Dispatch by Sarah Dunn
The Manti-La Sal National Forest in central Utah is home to two springs among many that demonstrate the importance of protecting springs on public lands. The first, called the Deer Spring Complex, lithely bubbles out of the ground into a field of grasses and forbs, surrounded by a zig zagging wooden fence that prevents wildlife and cattle from entering the area around the spring source. The spring rests on the slopes of the La Sal Mountains and the surrounding forest is mainly comprised of red tinted gamble oaks, their leaves signaling the beginning of fall. The stream weaves through a dense jungle of willows, aspens, nettles, and wild-rose, their diverse and prickly entanglement signifying the fertility of this riparian environ.

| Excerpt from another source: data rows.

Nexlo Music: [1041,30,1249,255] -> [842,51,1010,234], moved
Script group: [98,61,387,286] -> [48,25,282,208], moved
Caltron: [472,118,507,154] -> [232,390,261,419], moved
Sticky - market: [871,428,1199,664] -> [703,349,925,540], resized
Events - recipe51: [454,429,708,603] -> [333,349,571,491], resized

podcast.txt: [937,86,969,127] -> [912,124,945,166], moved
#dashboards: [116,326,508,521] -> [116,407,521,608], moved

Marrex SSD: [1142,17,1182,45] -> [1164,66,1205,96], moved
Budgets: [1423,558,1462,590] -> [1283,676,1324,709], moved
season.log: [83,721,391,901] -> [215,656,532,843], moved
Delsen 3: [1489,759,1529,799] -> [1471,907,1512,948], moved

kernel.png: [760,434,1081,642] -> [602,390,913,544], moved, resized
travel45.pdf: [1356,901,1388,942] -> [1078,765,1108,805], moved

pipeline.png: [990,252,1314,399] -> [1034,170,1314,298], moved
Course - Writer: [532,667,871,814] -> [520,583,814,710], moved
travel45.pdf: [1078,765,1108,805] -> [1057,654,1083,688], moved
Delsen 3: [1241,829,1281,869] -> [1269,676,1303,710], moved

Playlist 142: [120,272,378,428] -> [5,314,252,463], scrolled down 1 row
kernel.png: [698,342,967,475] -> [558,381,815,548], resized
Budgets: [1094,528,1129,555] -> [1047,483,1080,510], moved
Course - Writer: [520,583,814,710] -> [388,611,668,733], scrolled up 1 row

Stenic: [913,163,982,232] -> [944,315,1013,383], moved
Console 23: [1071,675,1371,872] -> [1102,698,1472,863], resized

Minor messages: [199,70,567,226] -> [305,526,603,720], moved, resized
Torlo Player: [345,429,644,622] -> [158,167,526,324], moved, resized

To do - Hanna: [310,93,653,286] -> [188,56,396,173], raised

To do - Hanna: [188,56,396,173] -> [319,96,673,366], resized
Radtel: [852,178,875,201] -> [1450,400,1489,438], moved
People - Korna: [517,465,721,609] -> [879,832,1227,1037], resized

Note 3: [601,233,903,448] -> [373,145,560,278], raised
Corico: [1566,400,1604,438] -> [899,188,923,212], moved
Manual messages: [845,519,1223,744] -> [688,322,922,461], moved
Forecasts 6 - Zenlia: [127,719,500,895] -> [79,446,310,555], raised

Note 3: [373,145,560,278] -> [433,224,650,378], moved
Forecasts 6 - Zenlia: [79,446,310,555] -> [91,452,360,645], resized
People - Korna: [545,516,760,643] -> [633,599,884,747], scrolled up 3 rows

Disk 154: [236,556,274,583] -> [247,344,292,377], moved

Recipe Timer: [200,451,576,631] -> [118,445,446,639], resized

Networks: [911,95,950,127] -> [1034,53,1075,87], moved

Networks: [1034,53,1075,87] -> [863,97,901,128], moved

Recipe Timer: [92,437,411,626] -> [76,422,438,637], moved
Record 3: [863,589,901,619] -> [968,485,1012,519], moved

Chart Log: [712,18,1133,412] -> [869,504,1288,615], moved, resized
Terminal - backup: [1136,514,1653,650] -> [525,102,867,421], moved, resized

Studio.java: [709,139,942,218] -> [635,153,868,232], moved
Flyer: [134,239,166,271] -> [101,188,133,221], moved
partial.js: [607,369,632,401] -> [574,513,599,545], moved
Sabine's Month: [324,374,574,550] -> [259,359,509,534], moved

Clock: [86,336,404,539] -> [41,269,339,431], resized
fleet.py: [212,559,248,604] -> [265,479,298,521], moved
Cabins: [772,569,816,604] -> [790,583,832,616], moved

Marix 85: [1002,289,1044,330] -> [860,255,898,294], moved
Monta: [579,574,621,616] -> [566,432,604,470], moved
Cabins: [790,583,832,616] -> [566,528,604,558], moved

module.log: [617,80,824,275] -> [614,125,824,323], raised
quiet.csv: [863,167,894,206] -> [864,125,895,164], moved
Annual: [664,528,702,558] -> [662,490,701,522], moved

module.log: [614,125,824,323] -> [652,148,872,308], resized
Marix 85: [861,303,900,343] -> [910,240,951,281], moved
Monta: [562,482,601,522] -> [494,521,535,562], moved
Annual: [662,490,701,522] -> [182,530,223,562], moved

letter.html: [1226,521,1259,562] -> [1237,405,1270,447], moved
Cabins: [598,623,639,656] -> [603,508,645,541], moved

In the same forest, a few hours north, a second unnamed spring struggles to flow. The water exits the ground under two large metallic troughs, grimy with sediment and rust, their supports leaning unevenly. Mud, imprinted with six inch deep hoof prints, surrounds the area which is entirely devoid of plant life. A heavy, pungent scent can easily be traced to the circular splats of dung that dot the area, disintegrating in the already brown water. Several belligerent cows call out low moos of protest to the invasion of “their” watering hole.
These cows are the ones responsible for the drastic difference between these two springs, however this land does not belong to the cows. The Manti-La Sal mountains are part of a National Forest, public land that belongs to every American citizen, ranchers, recreationalists, and environmentalists alike. Everyone has a claim to this land, and the Forest Service is mandated to manage it for multiple uses, including for its ecological function.
Cattle have a disproportionate impact on the springs that are the lifeblood of the forest. 80% of the wildlife on National Forests depends on riparian areas such as springs, however these areas only make up 2-3% of the total forest land. In these rare areas, cattle’s destructive hooves compress soil, shear banks, and crush plants; their munching denudes bushes, aspens, and grasses; and their manure contaminates the water.
Springs become all the more important in the face of climate change and its associated droughts. The riparian plants around springs shade the area and the complex root systems help absorb water into the ground. Groundwater is stored in the soil and rocky aquifers and is slowly released from springs, sustaining plants and animals when water is scarce. Cattle unwittingly conspire to degrade these areas despite the growing ecological importance of springs.
As these springs are found on public lands, it the public’s responsibility to determine their treatment. The consequences of inaction can be seen in the desecrated mud pit at the second spring, just as the verdant rewards of success are evidenced at the Deer Spring Complex. Because spring fed riparian areas are so vital yet so scarce, measures like fencing spring sources and reducing grazing offer a future where clean water continues to pour a diversity of life into the landscape.